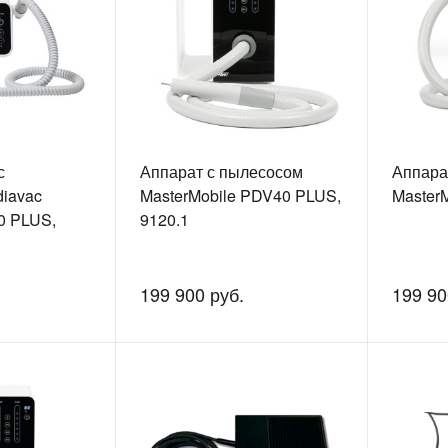
с
Аппарат с пылесосом
Аппара
iavac
MasterMobile PDV40 PLUS,
Master
0 PLUS,
9120.1
199 900 руб.
199 90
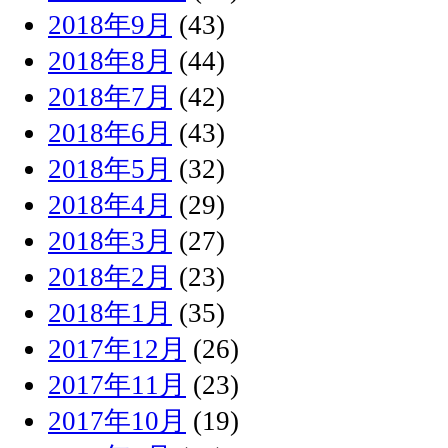
2018年9月
(43)
2018年8月
(44)
2018年7月
(42)
2018年6月
(43)
2018年5月
(32)
2018年4月
(29)
2018年3月
(27)
2018年2月
(23)
2018年1月
(35)
2017年12月
(26)
2017年11月
(23)
2017年10月
(19)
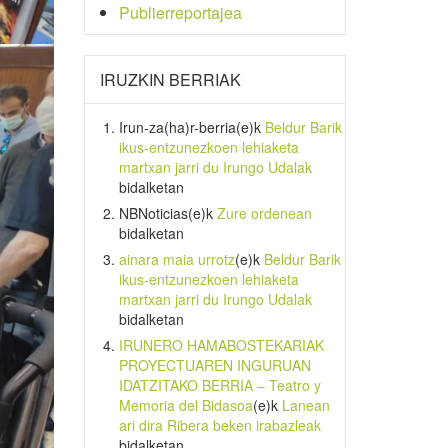
Publierreportajea
IRUZKIN BERRIAK
Irun-za(ha)r-berria
(e)k
Beldur Barik
ikus-entzunezkoen lehiaketa
martxan jarri du Irungo Udalak
bidalketan
NBNoticias
(e)k
Zure ordenean
bidalketan
ainara maia urrotz
(e)k
Beldur Barik
ikus-entzunezkoen lehiaketa
martxan jarri du Irungo Udalak
bidalketan
IRUNERO HAMABOSTEKARIAK
PROYECTUAREN INGURUAN
IDATZITAKO BERRIA – Teatro y
Memoria del Bidasoa
(e)k
Lanean
ari dira Ribera beken irabazleak
bidalketan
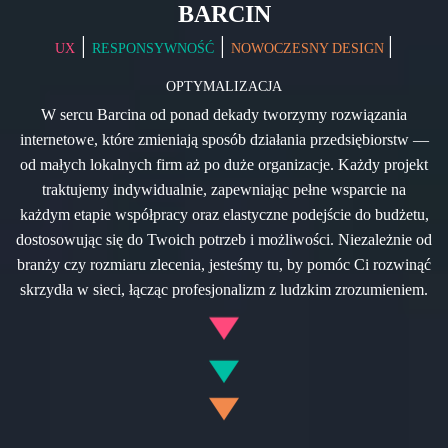
BARCIN
|
|
|
UX
RESPONSYWNOŚĆ
NOWOCZESNY DESIGN
OPTYMALIZACJA
W sercu Barcina od ponad dekady tworzymy rozwiązania
internetowe, które zmieniają sposób działania przedsiębiorstw —
od małych lokalnych firm aż po duże organizacje. Każdy projekt
traktujemy indywidualnie, zapewniając pełne wsparcie na
każdym etapie współpracy oraz elastyczne podejście do budżetu,
dostosowując się do Twoich potrzeb i możliwości. Niezależnie od
branży czy rozmiaru zlecenia, jesteśmy tu, by pomóc Ci rozwinąć
skrzydła w sieci, łącząc profesjonalizm z ludzkim zrozumieniem.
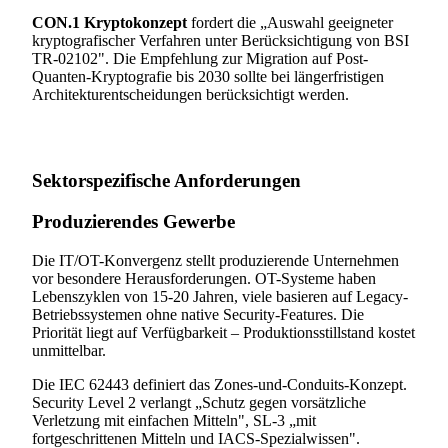
CON.1 Kryptokonzept
fordert die „Auswahl geeigneter
kryptografischer Verfahren unter Berücksichtigung von BSI
TR-02102". Die Empfehlung zur Migration auf Post-
Quanten-Kryptografie bis 2030 sollte bei längerfristigen
Architekturentscheidungen berücksichtigt werden.
Sektorspezifische Anforderungen
Produzierendes Gewerbe
Die IT/OT-Konvergenz stellt produzierende Unternehmen
vor besondere Herausforderungen. OT-Systeme haben
Lebenszyklen von 15-20 Jahren, viele basieren auf Legacy-
Betriebssystemen ohne native Security-Features. Die
Priorität liegt auf Verfügbarkeit – Produktionsstillstand kostet
unmittelbar.
Die IEC 62443 definiert das Zones-und-Conduits-Konzept.
Security Level 2 verlangt „Schutz gegen vorsätzliche
Verletzung mit einfachen Mitteln", SL-3 „mit
fortgeschrittenen Mitteln und IACS-Spezialwissen".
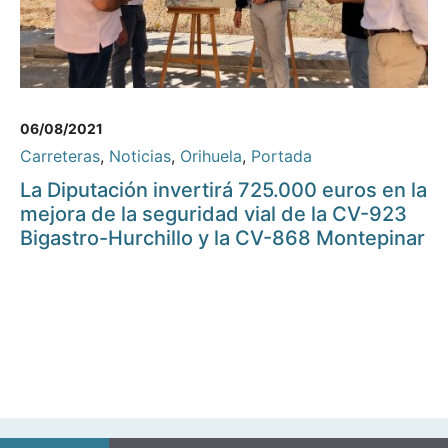
06/08/2021
Carreteras
,
Noticias
,
Orihuela
,
Portada
La Diputación invertirá 725.000 euros en la
mejora de la seguridad vial de la CV-923
Bigastro-Hurchillo y la CV-868 Montepinar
○ ○ ○ ○ ○
# How to complete this task:
Output only the lines from the start of the data through the line that holds "każdym etapie współpracy". Keep them exact and leave the pictures out.

# Response:
с
Аппарат с пылесосом
Аппара
iavac
MasterMobile PDV40 PLUS,
Master
0 PLUS,
9120.1
199 900 руб.
199 90
2018年9月
(43)
2018年8月
(44)
2018年7月
(42)
2018年6月
(43)
2018年5月
(32)
2018年4月
(29)
2018年3月
(27)
2018年2月
(23)
2018年1月
(35)
2017年12月
(26)
2017年11月
(23)
2017年10月
(19)
Publierreportajea
IRUZKIN BERRIAK
Irun-za(ha)r-berria
(e)k
Beldur Barik
ikus-entzunezkoen lehiaketa
martxan jarri du Irungo Udalak
bidalketan
NBNoticias
(e)k
Zure ordenean
bidalketan
ainara maia urrotz
(e)k
Beldur Barik
ikus-entzunezkoen lehiaketa
martxan jarri du Irungo Udalak
bidalketan
IRUNERO HAMABOSTEKARIAK
PROYECTUAREN INGURUAN
IDATZITAKO BERRIA – Teatro y
Memoria del Bidasoa
(e)k
Lanean
ari dira Ribera beken irabazleak
bidalketan
BARCIN
|
|
|
UX
RESPONSYWNOŚĆ
NOWOCZESNY DESIGN
OPTYMALIZACJA
W sercu Barcina od ponad dekady tworzymy rozwiązania
internetowe, które zmieniają sposób działania przedsiębiorstw —
od małych lokalnych firm aż po duże organizacje. Każdy projekt
traktujemy indywidualnie, zapewniając pełne wsparcie na
każdym etapie współpracy oraz elastyczne podejście do budżetu,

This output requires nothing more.